__Exercise instructions__:
1. In the article on Giorgia Meloni, why does it say that keeping her coalition together will not be easy?
2. Substitute "right-wing" for "center-right" and write out the Meloni article from "Yes, for decades, the" to "contradictory post-electoral agreements.".

__Document passage__:
•••

Giorgia Meloni Tries To Break Italian Tradition — And Forget Liz Truss

Meloni serving her full five-year term will be a minor miracle in the famously fickle world of Italian politics, whose political instability the UK now appears ready to outdo.

Photo of new Italian Prime Minister Giorgia Meloni in Rome on Oct. 23

New Italian Prime Minister Giorgia Meloni in Rome on Oct. 23

Paolo Valenti

-Analysis-

TURIN — The timing caught Europe’s attention: Exactly one day after Liz Truss resigned to become the shortest-serving British prime minister in history, another conservative leader, Giorgia Meloni, announced the formation of her government to become Italy’s first-ever woman prime minister.

The comparison is notable less for their shared gender or ideology than for the very question of political staying power. With Truss’ successor set to be the UK’s fifth prime minister in six years, British weekly The Economist’s cover quipped: “Welcome to Britaly.”

Yes, for decades, the European model of political instability has been Italy.


Meloni is well aware of the history, and has made it clear that she is ready to leave this unpleasant Italian tradition behind (and to the Brits!?). Her center-right government is the first since 2008 that is supported by a relative coherent political majority, with the possibility to put to an end a series of fragile governments based on contradictory post-electoral agreements.

Headlines inside and outside Italy have been focused on Meloni’s right-wing agenda, but she knows that any measure, whether revisiting Italy’s abortion law or cracking down on immigration, depends on her ability to keep her coalition together. And it won’t be easy.

What are the divisions in Meloni's coalition? 

The three parties that make up the coalition (her own Fratelli d’Italia, Matteo Salvini’s Lega, and former Prime Minister Silvio Berlusconi’s Forza Italia) are all indispensable for the government’s existence. And while sharing a basic conservative viewpoint, each one of them has a different history, different constituency, and different world views. It’s noteworthy that they belong to three distinct political groups in the European Parliament.

Indeed, it may be foreign policy where the biggest rifts lie, particularly between the pro-Europe strain of Forza Italia and those inside Lega who’ve called for “Italexit.” The coalition also contains both strongly pro-NATO-and-Ukraine forces, and friends of Russian President Vladimir Putin.

•••

__Records from a dataset__:
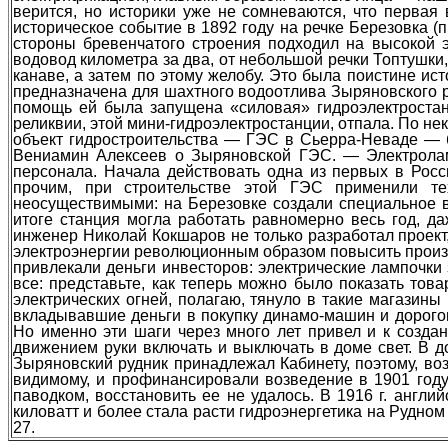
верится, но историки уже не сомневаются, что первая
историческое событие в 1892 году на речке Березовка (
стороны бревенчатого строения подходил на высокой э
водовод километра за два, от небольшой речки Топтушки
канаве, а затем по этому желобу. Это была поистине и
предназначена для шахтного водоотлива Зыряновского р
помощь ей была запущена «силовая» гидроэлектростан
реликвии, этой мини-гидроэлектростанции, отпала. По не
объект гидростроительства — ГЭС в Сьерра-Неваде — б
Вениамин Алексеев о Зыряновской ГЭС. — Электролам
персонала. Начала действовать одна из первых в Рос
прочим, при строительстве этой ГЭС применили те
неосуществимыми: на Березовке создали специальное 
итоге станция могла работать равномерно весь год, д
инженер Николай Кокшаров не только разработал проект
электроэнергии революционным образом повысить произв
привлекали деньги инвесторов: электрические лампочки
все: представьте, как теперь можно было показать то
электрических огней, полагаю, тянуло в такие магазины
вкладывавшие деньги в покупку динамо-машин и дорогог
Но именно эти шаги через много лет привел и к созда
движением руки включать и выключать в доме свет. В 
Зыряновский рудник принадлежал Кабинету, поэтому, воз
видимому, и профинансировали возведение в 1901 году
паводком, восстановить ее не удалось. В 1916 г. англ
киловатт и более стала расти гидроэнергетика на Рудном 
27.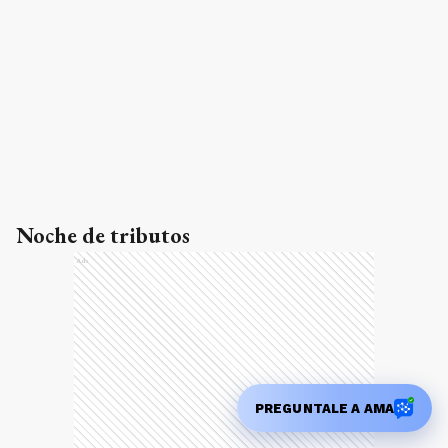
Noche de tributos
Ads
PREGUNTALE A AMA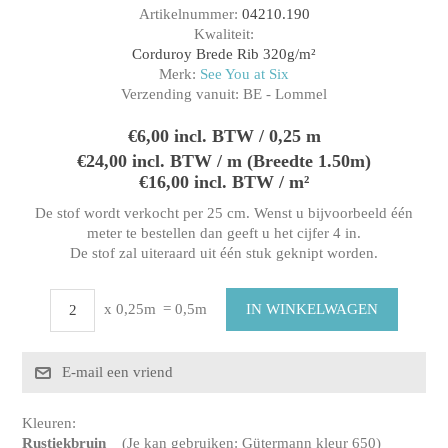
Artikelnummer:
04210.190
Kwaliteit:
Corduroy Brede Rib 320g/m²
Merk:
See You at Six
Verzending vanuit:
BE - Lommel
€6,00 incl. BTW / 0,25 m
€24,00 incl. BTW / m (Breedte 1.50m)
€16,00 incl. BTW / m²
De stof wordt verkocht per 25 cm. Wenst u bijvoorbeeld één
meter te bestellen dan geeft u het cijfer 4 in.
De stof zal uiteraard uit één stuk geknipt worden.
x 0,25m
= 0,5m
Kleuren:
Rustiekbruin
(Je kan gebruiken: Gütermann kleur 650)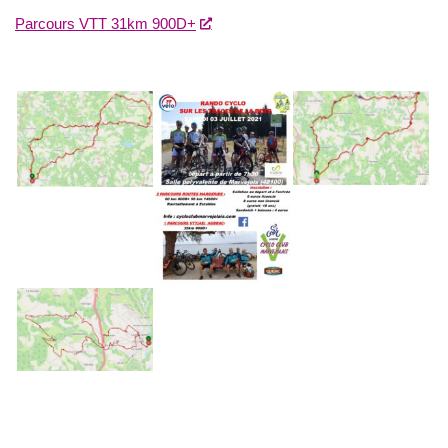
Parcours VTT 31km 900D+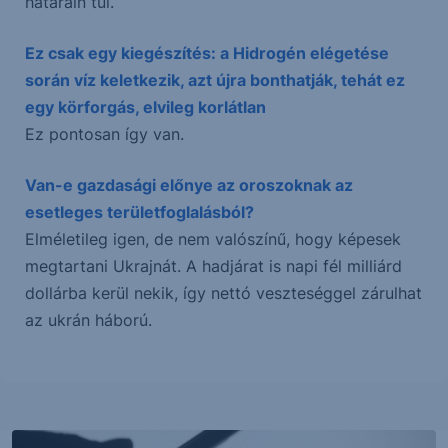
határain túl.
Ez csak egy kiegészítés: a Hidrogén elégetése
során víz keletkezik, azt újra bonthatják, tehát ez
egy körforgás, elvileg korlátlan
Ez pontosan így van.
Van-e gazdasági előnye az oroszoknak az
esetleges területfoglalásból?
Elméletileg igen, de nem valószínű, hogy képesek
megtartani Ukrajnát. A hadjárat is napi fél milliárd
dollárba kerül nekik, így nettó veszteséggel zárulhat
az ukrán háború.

•••

__Responses__:
1. The three coalition parties are all indispensable to the government. Although they share a basic conservative viewpoint, each has a different history, constituency and world view, and they belong to three distinct political groups in the European Parliament. The biggest rifts may be in foreign policy, where pro-Europe and "Italexit" strains, as well as pro-NATO-and-Ukraine forces and friends of Putin, coexist.

2.
Yes, for decades, the European model of political instability has been Italy.


Meloni is well aware of the history, and has made it clear that she is ready to leave this unpleasant Italian tradition behind (and to the Brits!?). Her right-wing government is the first since 2008 that is supported by a relative coherent political majority, with the possibility to put to an end a series of fragile governments based on contradictory post-electoral agreements.